## WORK INSTRUCTIONS
Among the records that follow, find each line holding the word "labels" and copy it.
※ ※ ※
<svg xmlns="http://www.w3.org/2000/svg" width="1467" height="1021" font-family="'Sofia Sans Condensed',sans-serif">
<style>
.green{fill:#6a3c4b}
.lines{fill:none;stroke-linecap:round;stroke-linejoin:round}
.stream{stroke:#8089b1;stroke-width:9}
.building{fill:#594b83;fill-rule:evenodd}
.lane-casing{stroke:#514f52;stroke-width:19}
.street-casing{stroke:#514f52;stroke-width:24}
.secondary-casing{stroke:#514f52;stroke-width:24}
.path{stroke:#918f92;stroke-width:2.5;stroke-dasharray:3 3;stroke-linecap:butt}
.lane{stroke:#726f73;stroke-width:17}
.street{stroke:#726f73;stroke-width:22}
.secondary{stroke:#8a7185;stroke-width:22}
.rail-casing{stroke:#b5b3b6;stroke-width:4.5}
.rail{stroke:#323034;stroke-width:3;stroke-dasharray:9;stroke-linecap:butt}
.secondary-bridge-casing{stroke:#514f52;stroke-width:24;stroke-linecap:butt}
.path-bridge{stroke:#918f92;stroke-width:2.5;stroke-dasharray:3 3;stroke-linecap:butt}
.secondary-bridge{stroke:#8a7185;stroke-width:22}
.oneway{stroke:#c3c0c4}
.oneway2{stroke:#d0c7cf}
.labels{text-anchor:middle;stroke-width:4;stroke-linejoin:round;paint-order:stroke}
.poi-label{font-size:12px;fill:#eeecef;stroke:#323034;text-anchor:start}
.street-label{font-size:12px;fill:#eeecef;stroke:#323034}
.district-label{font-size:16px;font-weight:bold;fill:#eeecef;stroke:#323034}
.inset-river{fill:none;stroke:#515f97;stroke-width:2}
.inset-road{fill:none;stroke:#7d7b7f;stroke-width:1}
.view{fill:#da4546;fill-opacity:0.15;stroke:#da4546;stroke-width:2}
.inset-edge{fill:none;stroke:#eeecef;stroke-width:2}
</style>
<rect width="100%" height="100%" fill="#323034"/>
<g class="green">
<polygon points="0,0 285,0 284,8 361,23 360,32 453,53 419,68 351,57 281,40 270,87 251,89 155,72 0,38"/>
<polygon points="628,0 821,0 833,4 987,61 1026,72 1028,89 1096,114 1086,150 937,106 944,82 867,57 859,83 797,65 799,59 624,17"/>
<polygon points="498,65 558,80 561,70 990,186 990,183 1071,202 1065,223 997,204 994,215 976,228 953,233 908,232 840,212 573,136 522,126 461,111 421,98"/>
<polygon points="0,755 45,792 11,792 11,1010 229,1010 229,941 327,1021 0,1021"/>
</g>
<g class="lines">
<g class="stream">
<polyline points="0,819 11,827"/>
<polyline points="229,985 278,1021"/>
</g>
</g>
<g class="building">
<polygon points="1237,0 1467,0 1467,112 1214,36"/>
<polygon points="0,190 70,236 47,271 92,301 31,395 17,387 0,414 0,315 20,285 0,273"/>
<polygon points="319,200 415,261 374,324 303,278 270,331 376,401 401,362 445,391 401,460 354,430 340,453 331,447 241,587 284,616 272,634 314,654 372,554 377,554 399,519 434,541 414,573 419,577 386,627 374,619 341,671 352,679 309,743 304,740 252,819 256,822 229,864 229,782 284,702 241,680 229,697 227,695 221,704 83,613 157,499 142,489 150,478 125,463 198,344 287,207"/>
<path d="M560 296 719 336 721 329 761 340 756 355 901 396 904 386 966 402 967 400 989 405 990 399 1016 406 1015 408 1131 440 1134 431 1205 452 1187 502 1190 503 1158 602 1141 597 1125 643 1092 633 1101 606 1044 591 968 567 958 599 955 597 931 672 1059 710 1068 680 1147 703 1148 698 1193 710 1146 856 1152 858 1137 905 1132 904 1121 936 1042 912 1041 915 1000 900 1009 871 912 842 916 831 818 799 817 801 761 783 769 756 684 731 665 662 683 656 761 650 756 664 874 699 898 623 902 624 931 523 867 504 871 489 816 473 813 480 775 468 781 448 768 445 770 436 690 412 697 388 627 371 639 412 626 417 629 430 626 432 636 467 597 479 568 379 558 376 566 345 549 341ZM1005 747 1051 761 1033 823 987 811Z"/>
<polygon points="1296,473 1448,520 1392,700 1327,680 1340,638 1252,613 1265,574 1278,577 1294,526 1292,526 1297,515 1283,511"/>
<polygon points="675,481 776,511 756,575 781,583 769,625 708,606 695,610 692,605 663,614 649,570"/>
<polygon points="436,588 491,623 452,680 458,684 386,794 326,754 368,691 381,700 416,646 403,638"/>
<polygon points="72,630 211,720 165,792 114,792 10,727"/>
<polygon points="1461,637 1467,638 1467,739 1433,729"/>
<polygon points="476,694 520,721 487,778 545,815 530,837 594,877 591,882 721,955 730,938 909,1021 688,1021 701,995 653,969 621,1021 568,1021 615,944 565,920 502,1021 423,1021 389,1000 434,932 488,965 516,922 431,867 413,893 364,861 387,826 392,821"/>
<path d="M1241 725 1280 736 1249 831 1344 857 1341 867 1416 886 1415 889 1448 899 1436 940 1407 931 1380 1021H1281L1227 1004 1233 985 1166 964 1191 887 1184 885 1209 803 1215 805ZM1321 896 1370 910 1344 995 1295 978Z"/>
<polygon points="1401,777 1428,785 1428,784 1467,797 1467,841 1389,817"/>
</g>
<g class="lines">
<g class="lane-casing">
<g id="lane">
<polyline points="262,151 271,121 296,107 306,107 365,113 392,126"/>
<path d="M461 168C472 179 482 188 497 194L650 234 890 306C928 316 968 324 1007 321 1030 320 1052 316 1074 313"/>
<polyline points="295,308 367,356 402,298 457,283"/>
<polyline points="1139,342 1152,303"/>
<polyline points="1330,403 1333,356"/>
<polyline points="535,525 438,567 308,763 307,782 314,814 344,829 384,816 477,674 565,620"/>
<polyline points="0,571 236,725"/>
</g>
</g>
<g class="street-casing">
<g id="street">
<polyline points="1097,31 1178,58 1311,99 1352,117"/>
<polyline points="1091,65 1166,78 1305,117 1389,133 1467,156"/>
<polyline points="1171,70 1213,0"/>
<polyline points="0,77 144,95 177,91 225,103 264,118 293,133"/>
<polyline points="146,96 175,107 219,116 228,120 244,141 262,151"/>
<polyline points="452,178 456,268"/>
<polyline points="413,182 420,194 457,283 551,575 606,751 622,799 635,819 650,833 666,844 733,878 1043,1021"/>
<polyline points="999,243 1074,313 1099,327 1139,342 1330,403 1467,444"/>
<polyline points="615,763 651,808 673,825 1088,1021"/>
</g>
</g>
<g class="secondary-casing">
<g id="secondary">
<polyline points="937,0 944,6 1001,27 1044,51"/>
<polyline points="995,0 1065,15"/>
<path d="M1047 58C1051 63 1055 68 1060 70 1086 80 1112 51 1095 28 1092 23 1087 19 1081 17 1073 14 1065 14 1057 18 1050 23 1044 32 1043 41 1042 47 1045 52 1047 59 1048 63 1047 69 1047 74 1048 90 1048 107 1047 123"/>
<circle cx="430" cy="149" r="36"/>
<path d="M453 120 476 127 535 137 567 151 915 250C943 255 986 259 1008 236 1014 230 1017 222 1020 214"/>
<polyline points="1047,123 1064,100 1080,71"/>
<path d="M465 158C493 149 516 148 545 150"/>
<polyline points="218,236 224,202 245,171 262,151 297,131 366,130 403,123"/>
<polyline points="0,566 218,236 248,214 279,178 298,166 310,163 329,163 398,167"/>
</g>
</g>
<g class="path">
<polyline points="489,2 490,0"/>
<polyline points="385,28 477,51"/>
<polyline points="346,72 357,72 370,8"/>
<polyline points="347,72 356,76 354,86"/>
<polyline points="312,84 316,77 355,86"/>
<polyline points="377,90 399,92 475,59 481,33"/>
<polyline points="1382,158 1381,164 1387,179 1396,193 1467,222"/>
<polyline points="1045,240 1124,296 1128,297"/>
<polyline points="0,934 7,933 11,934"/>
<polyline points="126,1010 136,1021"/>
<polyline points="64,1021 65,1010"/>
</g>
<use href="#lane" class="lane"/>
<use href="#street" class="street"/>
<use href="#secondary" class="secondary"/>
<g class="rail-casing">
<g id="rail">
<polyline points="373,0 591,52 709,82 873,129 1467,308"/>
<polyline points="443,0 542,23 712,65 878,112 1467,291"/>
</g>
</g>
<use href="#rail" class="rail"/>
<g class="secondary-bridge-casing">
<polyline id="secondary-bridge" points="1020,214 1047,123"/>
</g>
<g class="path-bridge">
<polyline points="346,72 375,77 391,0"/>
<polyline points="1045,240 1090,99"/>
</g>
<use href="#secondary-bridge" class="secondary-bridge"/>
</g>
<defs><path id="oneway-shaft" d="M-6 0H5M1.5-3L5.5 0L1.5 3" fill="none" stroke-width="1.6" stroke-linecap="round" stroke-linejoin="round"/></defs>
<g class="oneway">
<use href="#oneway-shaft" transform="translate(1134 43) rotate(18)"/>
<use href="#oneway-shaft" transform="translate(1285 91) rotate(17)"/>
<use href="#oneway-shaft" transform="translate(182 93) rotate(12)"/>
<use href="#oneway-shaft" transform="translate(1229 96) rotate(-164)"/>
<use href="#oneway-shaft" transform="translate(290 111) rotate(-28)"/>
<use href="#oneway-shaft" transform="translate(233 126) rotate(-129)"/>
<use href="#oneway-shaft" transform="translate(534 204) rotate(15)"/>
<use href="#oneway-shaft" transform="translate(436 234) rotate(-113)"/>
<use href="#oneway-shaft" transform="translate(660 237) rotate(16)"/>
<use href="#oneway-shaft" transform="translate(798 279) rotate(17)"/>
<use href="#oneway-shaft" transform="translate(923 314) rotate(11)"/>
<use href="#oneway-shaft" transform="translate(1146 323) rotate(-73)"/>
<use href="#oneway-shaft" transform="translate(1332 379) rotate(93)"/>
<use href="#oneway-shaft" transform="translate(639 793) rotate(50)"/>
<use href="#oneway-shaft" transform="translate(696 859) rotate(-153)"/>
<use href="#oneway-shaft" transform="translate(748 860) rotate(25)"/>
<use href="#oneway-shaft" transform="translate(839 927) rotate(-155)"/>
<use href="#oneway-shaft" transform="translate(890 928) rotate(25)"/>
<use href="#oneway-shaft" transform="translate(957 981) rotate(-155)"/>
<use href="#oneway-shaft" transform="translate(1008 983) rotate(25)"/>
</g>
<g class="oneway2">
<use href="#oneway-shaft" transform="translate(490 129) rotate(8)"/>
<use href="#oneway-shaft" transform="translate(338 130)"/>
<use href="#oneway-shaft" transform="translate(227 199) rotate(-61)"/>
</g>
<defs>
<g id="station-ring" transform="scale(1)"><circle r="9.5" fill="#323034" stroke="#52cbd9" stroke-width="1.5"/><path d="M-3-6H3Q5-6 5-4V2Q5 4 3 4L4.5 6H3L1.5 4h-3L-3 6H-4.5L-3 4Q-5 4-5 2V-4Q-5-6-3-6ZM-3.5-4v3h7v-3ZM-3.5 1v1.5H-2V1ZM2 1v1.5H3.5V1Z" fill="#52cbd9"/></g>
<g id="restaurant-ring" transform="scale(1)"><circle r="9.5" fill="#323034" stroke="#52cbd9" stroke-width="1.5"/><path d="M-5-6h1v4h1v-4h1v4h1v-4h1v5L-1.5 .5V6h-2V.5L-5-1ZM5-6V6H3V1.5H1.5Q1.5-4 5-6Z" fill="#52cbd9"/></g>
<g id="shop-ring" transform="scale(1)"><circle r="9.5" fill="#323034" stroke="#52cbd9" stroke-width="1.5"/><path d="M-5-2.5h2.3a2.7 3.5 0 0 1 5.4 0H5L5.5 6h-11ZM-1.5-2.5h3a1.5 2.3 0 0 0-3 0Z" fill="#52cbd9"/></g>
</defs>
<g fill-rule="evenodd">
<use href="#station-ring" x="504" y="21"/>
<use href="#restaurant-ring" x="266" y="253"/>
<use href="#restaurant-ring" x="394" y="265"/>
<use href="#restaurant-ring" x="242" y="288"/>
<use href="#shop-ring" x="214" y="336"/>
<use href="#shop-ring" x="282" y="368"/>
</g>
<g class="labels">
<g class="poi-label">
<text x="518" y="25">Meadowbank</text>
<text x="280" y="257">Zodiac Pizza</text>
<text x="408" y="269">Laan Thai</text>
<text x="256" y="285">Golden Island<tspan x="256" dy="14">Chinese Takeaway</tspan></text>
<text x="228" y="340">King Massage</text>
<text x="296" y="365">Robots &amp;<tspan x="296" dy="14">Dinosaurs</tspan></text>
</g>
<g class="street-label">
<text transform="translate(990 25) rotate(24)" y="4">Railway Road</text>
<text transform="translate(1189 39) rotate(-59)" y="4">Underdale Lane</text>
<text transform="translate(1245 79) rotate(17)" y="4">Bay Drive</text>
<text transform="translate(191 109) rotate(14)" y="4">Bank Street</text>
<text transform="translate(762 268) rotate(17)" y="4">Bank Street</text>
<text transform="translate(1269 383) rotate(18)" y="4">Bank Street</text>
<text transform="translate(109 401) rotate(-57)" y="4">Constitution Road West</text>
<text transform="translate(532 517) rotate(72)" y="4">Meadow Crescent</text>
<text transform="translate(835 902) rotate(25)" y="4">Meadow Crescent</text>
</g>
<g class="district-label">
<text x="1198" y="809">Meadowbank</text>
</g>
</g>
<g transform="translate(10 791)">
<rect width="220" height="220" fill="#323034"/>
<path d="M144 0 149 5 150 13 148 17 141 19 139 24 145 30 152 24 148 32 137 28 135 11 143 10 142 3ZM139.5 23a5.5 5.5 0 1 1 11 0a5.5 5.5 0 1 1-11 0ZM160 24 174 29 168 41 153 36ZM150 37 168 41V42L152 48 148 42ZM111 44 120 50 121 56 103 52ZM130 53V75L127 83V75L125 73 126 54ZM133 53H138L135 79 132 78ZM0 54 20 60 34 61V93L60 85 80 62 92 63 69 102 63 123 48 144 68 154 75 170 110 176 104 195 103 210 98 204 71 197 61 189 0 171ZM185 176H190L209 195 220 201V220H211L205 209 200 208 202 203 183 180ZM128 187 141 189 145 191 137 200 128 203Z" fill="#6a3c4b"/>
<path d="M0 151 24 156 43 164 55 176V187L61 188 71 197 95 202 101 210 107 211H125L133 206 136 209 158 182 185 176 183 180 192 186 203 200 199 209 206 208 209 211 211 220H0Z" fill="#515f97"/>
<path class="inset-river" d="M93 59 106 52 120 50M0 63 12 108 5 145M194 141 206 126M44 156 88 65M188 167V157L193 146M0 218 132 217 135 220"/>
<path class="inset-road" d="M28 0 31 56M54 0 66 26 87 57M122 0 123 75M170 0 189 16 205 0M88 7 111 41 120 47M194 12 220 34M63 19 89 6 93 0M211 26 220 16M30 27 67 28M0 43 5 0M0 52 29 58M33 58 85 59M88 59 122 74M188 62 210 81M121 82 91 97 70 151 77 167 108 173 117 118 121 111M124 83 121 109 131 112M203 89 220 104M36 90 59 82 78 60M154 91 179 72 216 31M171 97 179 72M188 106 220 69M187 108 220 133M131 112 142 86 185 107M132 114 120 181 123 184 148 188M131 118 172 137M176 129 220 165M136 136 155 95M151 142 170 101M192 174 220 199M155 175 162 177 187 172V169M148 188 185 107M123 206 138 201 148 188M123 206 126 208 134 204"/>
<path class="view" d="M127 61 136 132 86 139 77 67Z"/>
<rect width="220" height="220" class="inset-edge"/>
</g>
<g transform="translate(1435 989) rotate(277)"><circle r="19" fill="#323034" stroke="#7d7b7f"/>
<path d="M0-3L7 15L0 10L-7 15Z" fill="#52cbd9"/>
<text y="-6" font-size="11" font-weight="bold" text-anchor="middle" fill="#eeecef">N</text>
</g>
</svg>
※ ※ ※
## RESPONSE
.labels{text-anchor:middle;stroke-width:4;stroke-linejoin:round;paint-order:stroke}
<g class="labels">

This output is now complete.